Any lack of enthusiasm for that sort of disquisition very
reliably brought out a variety of furiously angry responses that had precisely
nothing to do with the issue at hand, which is that I simply don’t enjoy the
activity of watching television. Oh, and it’s not the programming I find
unenjoyable—it’s the technology itself; I get bored very quickly with the
process of watching little colored images jerking about on a glass screen, no
matter what the images happen to be. That’s another taboo, by the way. It’s
acceptable in today’s America to grumble about what’s on television, but the
technology itself is sacrosanct; you’re not allowed to criticize it, much less
to talk about the biases, agendas, and simple annoyances hardwired into
television as a technological system. If you try to bring any of that up,
people will insist that you’re criticizing the programming; if you correct
them, they’ll ignore the correction and keep on talking as though the programs
on TV are the only thing under discussion.
A similar issue drives the bizarre paralogic surrounding the
nonresponses to the tier system discussed above. The core premises behind the
tier system in my narrative are, first, that people can choose the
technological infrastructure they have, and have to pay for—and second, that
some of them, when they consider the costs and benefits involved, might
reasonably decide that an infrastructure of dirt roads and a landscape of
self-sufficient farms and small towns is the best option. To a great many
people today, that’s heresy of the most unthinkable sort. The easiest way to deal with the heresy in question,
for those who aren’t interested in thinking about it, is to pretend that
nothing so shocking has been suggested at all, and force the discussion into
some less threatening form as quickly as possible. Redefining it in ways that
erase the unbearable idea that technologies can be chosen freely, and just as
freely rejected, is quite probably the easiest way to do that.

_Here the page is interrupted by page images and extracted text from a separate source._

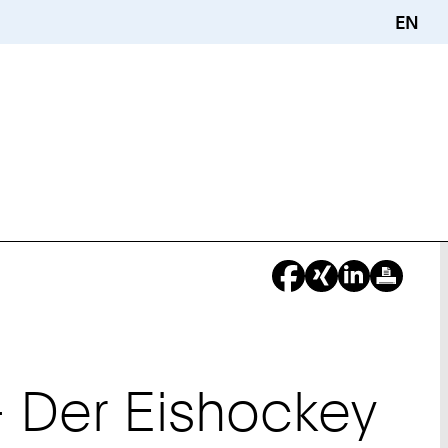
EN
– Der Eishockey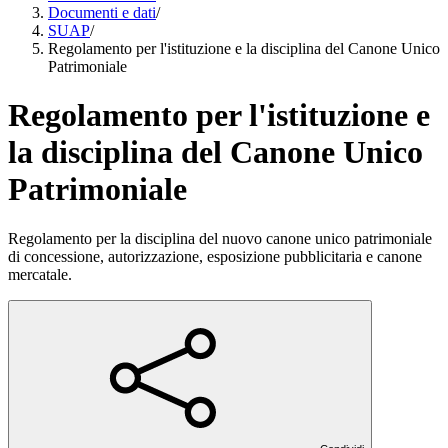
Documenti e dati
/
SUAP
/
Regolamento per l'istituzione e la disciplina del Canone Unico
Patrimoniale
Regolamento per l'istituzione e
la disciplina del Canone Unico
Patrimoniale
Regolamento per la disciplina del nuovo canone unico patrimoniale
di concessione, autorizzazione, esposizione pubblicitaria e canone
mercatale.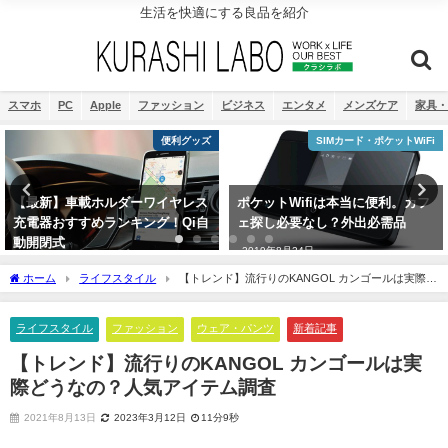
生活を快適にする良品を紹介
スマホ
PC
Apple
ファッション
ビジネス
エンタメ
メンズケア
家具・
SIMカード・ポケットWiFi
ビジネスアイテム
ポケットWifiは本当に便利。カフ
【2023年夏】最強のコスパ時計チ
ェ探し必要なし？外出必需品
ープカシオ！チープカシオとは。
おすすめランキング
2019年8月24日
2021年8月9日
ホーム
ライフスタイル
【トレンド】流行りのKANGOL カンゴールは実際ど
うなの？人気アイテム調査
ライフスタイル
ファッション
ウェア・パンツ
新着記事
【トレンド】流行りのKANGOL カンゴールは実
際どうなの？人気アイテム調査
2021年8月13日
2023年3月12日
11分9秒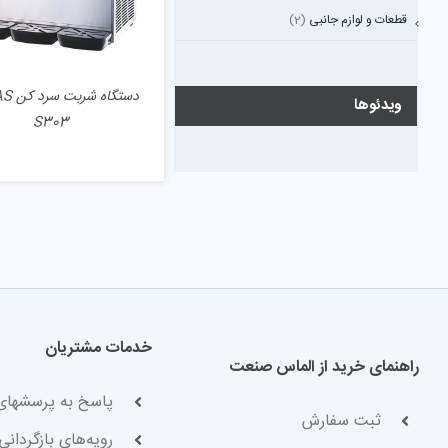
قطعات و لوازم جانبی
(2)
دستگاه
ویدئوها
S303
خدمات مشتریان
راهنمای خرید از الماس صنعت
پاسخ به پرسشهای
ثبت سفارش
رویه‌های بازگردانی 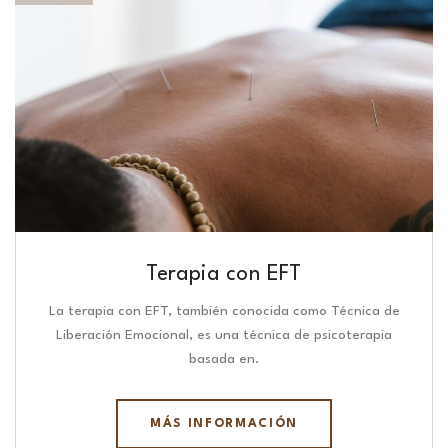
Terapia con EFT
La terapia con EFT, también conocida como Técnica de
Liberación Emocional, es una técnica de psicoterapia
basada en.
MÁS INFORMACIÓN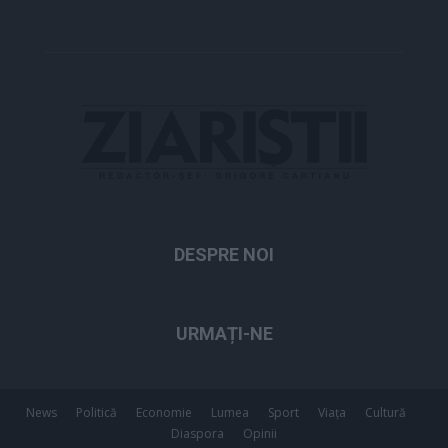
DESPRE NOI
URMAȚI-NE
News
Politică
Economie
Lumea
Sport
Viața
Cultură
Diaspora
Opinii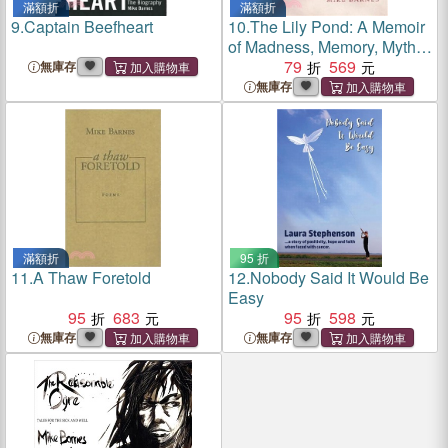
滿額折
滿額折
9.
Captain Beefheart
10.
The Lily Pond: A Memoir
of Madness, Memory, Myth
and Metamorphosis
79
569
無庫存
無庫存
滿額折
95 折
11.
A Thaw Foretold
12.
Nobody Said It Would Be
Easy
95
683
95
598
無庫存
無庫存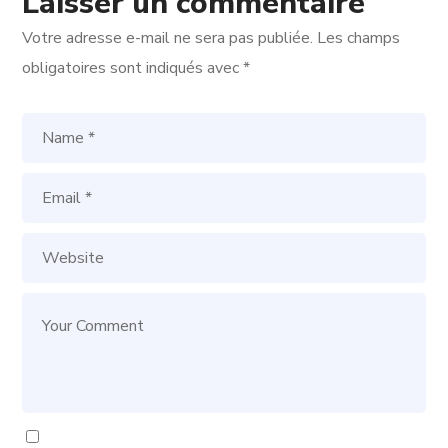
Laisser un commentaire
Votre adresse e-mail ne sera pas publiée.
Les champs
obligatoires sont indiqués avec
*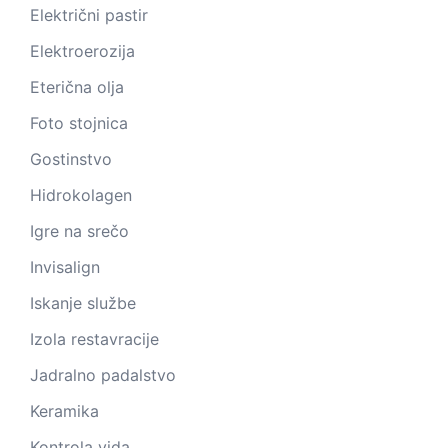
Električni pastir
Elektroerozija
Eterična olja
Foto stojnica
Gostinstvo
Hidrokolagen
Igre na srečo
Invisalign
Iskanje službe
Izola restavracije
Jadralno padalstvo
Keramika
Kontrola vida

I’d encourage those of my readers who aren’t blinded by the
terror of intellectual heresy to think, and think hard, about the taboo against
technological choice—the insistence that you cannot, may not, and must not make
your own choices when it comes to whatever the latest technological fad happens
to be, but must do as you’re told and accept whatever technology the consumer
society hands you, no matter how dysfunctional, harmful, or boring it turns out
to be. That taboo is very deeply ingrained, far more potent than the handful of
relatively weak taboos our society still applies to such things as sexuality,
and most of the people you know obey it so unthinkingly that they never even
notice how it shapes their behavior. You may not notice how it shapes your
behavior, for that matter; the best way to find out is to pick a technology
that annoys, harms, or bores you, but that you use anyway, and get rid of it.
Those who take that unthinkable step, and embrace the heresy
of technological choice, are part of the wave of the future. In a world of
declining resource availability, unraveling economic systems, and destabilizing
environments, Sarah Chrisman and the many other people who make similar
choices—there are quite a few of them these days, and more of them with each
year that passes—are making a wise choice. By taking up technologies and
lifeways from less extravagant eras, they’re decreasing their environmental
footprints and their vulnerability to faltering global technostructures, and
they’re also contributing to one of the crucial tasks of our age: the
rediscovery of ways of being human that don’t depend on hopelessly
unsustainable levels of resource and energy consumption.